Aim: This study aimed to develop a prediction equation for segmental percent fat from anthropometric measurements.
Methods: The subjects were 107 adults, consisting of 77 males and 30 females, aged from 21 to 82 years. Height, weight, waist circumference, hip circumference, body mass index, waist hip ratio and subcutaneous fat thickness (SFT) were used as anthropometric measurements. The SFTs were measured at 14 sites. Segmental percent fats in both arms (%SF(arms)), both legs (%SF(legs)) and trunk (%SF(trunk)) were measured by dual-energy absorptiometry (DXA) method, and these values were used as references. To predict the segmental percent fat measured by DXA, stepwise multiple regression analysis was conducted using sex, age and the anthropometric measurements as predictors. To examine the systematic error between the observed and predicted values, the error and the observed values were plotted based on Bland-Altman technique, and limits of agreement (LA) were also calculated.

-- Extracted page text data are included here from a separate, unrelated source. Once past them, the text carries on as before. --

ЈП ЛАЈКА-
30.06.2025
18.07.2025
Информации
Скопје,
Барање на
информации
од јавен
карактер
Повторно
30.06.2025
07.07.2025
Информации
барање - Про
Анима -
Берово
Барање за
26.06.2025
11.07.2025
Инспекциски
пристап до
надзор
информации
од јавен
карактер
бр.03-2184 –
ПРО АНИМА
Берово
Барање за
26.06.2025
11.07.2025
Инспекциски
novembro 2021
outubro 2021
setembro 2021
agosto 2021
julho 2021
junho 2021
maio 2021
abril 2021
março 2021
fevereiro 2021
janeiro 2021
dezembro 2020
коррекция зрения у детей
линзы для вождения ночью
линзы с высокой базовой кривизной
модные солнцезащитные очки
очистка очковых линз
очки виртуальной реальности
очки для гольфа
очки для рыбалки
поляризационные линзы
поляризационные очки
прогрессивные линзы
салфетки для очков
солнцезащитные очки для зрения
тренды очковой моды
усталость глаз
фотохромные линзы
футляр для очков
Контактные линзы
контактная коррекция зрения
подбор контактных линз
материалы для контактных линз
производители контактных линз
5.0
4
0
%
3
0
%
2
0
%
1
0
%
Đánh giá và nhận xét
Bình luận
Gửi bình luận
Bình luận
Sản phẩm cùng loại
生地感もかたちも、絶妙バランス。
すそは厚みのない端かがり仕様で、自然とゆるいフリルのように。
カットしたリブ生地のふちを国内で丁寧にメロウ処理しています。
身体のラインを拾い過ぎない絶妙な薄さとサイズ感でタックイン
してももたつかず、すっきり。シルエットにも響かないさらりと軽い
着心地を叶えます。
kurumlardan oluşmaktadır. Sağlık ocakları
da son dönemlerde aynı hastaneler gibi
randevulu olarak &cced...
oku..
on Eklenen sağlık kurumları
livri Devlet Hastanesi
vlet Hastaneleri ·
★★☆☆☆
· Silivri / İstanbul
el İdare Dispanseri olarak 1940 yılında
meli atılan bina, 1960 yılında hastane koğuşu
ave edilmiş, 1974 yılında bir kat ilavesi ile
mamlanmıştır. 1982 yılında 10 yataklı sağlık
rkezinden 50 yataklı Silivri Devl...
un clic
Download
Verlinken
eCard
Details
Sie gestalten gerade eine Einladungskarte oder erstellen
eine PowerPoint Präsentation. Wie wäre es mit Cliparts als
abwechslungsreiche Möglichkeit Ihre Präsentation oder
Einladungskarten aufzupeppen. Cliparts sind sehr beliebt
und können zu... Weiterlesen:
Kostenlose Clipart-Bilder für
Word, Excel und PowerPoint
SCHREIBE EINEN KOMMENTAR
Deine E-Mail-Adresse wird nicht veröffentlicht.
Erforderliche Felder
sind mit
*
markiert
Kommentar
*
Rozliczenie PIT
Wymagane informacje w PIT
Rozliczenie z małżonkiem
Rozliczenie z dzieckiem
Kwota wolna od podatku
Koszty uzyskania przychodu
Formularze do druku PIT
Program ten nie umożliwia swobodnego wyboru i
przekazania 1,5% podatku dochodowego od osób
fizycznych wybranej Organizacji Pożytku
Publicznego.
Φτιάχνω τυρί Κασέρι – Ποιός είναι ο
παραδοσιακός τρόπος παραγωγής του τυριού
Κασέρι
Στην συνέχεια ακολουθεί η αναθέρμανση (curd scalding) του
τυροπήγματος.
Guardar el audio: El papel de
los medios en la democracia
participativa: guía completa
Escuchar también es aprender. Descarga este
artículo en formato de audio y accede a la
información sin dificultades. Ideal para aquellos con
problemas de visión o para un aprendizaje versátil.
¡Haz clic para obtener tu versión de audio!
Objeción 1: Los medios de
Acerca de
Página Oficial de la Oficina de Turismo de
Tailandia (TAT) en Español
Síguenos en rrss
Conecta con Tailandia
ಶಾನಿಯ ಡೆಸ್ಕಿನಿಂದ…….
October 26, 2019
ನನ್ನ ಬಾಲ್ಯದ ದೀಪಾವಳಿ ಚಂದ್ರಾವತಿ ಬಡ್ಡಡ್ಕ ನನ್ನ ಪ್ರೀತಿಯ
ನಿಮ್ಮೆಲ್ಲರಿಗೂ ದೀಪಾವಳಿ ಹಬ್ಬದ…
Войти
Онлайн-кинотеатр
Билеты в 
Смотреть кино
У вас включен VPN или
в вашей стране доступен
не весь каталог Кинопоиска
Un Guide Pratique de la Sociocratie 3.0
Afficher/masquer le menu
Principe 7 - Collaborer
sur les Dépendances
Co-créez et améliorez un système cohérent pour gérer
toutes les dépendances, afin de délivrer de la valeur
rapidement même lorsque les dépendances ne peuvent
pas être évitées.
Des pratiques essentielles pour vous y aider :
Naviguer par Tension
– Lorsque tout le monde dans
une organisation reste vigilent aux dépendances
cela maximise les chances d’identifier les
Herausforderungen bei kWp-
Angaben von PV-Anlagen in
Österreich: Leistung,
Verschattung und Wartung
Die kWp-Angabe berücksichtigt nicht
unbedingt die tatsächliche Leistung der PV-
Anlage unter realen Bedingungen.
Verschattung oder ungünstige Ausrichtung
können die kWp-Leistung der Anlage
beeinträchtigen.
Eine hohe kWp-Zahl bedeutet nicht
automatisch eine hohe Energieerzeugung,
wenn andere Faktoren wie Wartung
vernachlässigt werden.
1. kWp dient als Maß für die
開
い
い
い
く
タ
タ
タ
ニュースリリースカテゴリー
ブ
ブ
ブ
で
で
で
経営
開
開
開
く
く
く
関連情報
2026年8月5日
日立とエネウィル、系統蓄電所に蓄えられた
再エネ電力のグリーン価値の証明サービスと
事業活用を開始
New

Results: The R, SEE and range of LA values in each prediction equation was as follows: %SF(arms): R=0.919, SEE=3.333%, LA=6.5%; %SF(legs): R=0.915, SEE=3.468, LA=6.5%; %SF(trunk): R=0.858, SEE=4.944, LA=9.7%. These prediction equations used 5 to 7 predictors and met the necessary standards for predicting body fat. Although the prediction accuracy of %SF(trunk) was inferior than those of %SF(arms) and %SF(legs), it was superior to those found in previous study reports predicting abdominal visceral fat mass and fat mass at the trunk from anthropometric measurements.
Conclusions: These prediction equations can be considered useful and practical for predicting segmental percent fat and assessing body fat distribution.